US Airways matches United and raises change fees

It looks like US Airways has raised the change fees on their revenue tickets. Domestic change fees are going to $200 (from $150). Change fees for travel to Europe and the Middle East are staying the same at $250, while they’re increasing to $300 for travel to Brazil.


New change fees


Old change fees

Obviously this is to match United’s $50 across the board change fee increases last week, though I do find it rather curious that they raised the change fees for Brazil but not for Europe and the Middle East. At this point I think it’s safe to say that American will do the same, and Delta won’t be far behind either.

These change fees are ridiculous, but then again that’s the risk of booking a non-refundable ticket.

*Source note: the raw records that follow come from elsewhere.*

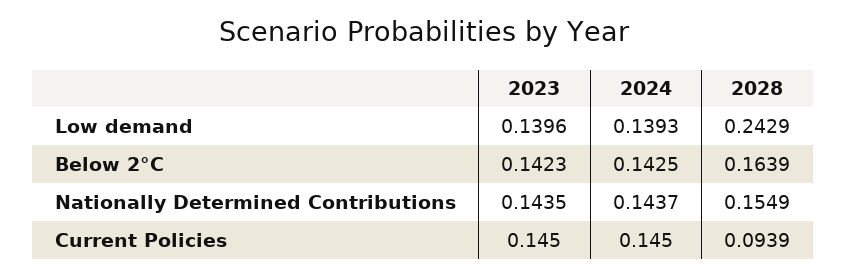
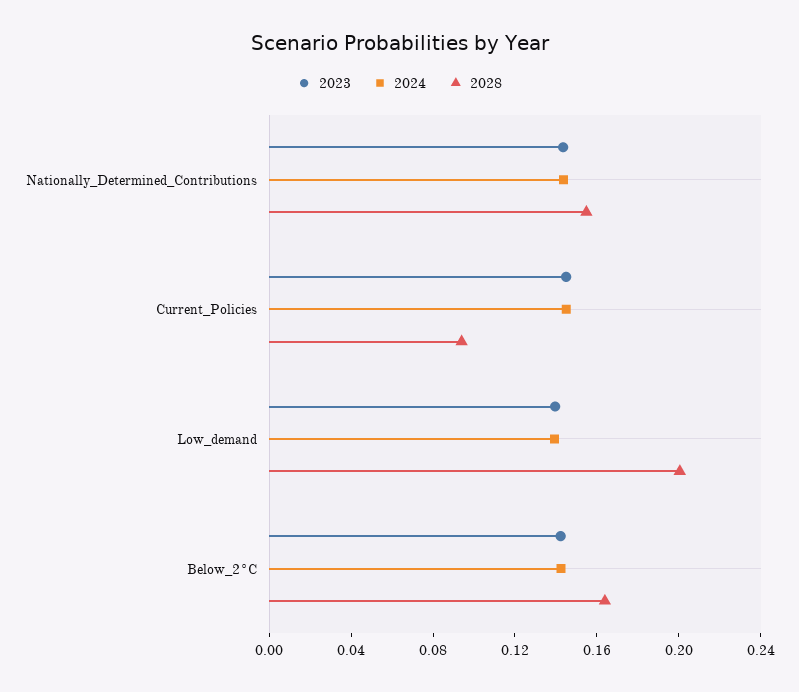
  {
    "2023": {
      "Low demand": 0.1396,
      "Below 2°C": 0.1423,
      "Nationally Determined Contributions": 0.1435,
      "Current Policies": 0.145
    },
    "2024": {
      "Low demand": 0.1393,
      "Below 2°C": 0.1425,
      "Nationally Determined Contributions": 0.1437,
      "Current Policies": 0.145
    },
    "2028": {
-     "Low demand": 0.2429,
+     "Low demand": 0.2,
      "Below 2°C": 0.1639,
      "Nationally Determined Contributions": 0.1549,
      "Current Policies": 0.0939
    }
  }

And it’s something the airlines can easily get away with, since very few people choose carriers based on change fees, and those that do probably don’t choose based on what the change fees are, but rather whether the airline charges one or not. In other words, everyone knows Southwest for not charging change fees, but who knows Alaska for “only” charging a $75 change fee for changes made online, which is half of what the legacies have consistently charged up until last week?

If I had to guess, I’d say we’ll see both American and Delta match before the weekend.

Comments

  1. Umm US Airways actually specifically announced these changes at their media event today. Not exactly “Without so much as an announcement”, pretty much the opposite.

  2. AA has no choice but to match (since their companies are merging)

    DL will also match since they’re never behind with any fees

    This will give LCCs more room to up their own fees and still undercut the legacies (i.e. AS up to $100 and B6 up to $125)

  3. @bmvaughn – I wouldn’t go so far as to call a quarterly earnings report a “media event.”

    SMH at this change.

  4. “though I do find it rather curious that they raised the change fees for Brazil but not for Europe and the Middle East”

    Because UA didn’t raise change fee for Europe or Middle East. US is doing an exact match to UA’s fee.

  5. I assume they’ve raised Brazil to $300 to make up for the lack of baggage fee revenues in that market.

  6. I don’t see the problem with these. The fact is that you can still cancel a non-refundable ticket. That isn’t something you can say in a lot of markets where if you cancel you lose the lot.

    Either you need flexibility or you don’t and where you do you should pay for it.

  7. @David: I’m more than willing to pay for flexibility, but $200-$300 *PER CHANGE* is pure nonsense, especially when it’s months in advance of the first departure. In my view I should be granted multiple changes for that kind of money. SQ only charged me an extra $100 for unlimited changes. AA now appears to have a similar offer in place as well. If these new got-ya fees also came with new pre-departure options like SQ and AA have provided then I’d be a lot less concerned, but so far as I can tell they don’t.

    I have a career that does not require much in the way of business travel, but it most certainly does involve changes to my leisure travel from time to time due to business related developments. That means changes are not that uncommon but that they also come out of my own pocket. Flexibility is huge to me but changeable tickets on most airlines cost as much as buying two or more non-refundable tickets. That’s a bit over the top in my book.

    The odd thing is that when I *DO* travel on business the ticket prices and change fees are negotiated below the conventional rates. So basically the market has somehow managed to turn everything completely upside down. My business flights are cheap and my leisure trips are expensive. My business trips can be changed over and over again at the last minute for very little money while my leisure trips require hundreds of dollars per change even if it’s months in advance.

  8. It seems UA has raised change for selected international markets, but not all of them. I just checked SFO-FRA and the change fee is $250.

  9. This didn’t happen at an earnings call. It happened at the media day event US hosted today.

    That the post was edited to remove the obvious bad info without acknowledging the mistake is unfortunate. Admit your errors and grow from them. Much better than hiding and pretending they never happened.

  10. Can your next poll question ask how often leisure (not business) travelers have changed their tickets in the last 5(?) years? In all my years of flying I’ve only changed my air travel twice, so I’m really curious. Just a thought…

  11. Today, at Randy Peterson’s Executive Travel Summit, Robert Crandall said he felt airline change fees (and more generally the ancillary revenue model) had gone too far. He feels the pendulum will swing in the other direction soon. He’s been a very perceptive prognosticator over the years; we’ll see.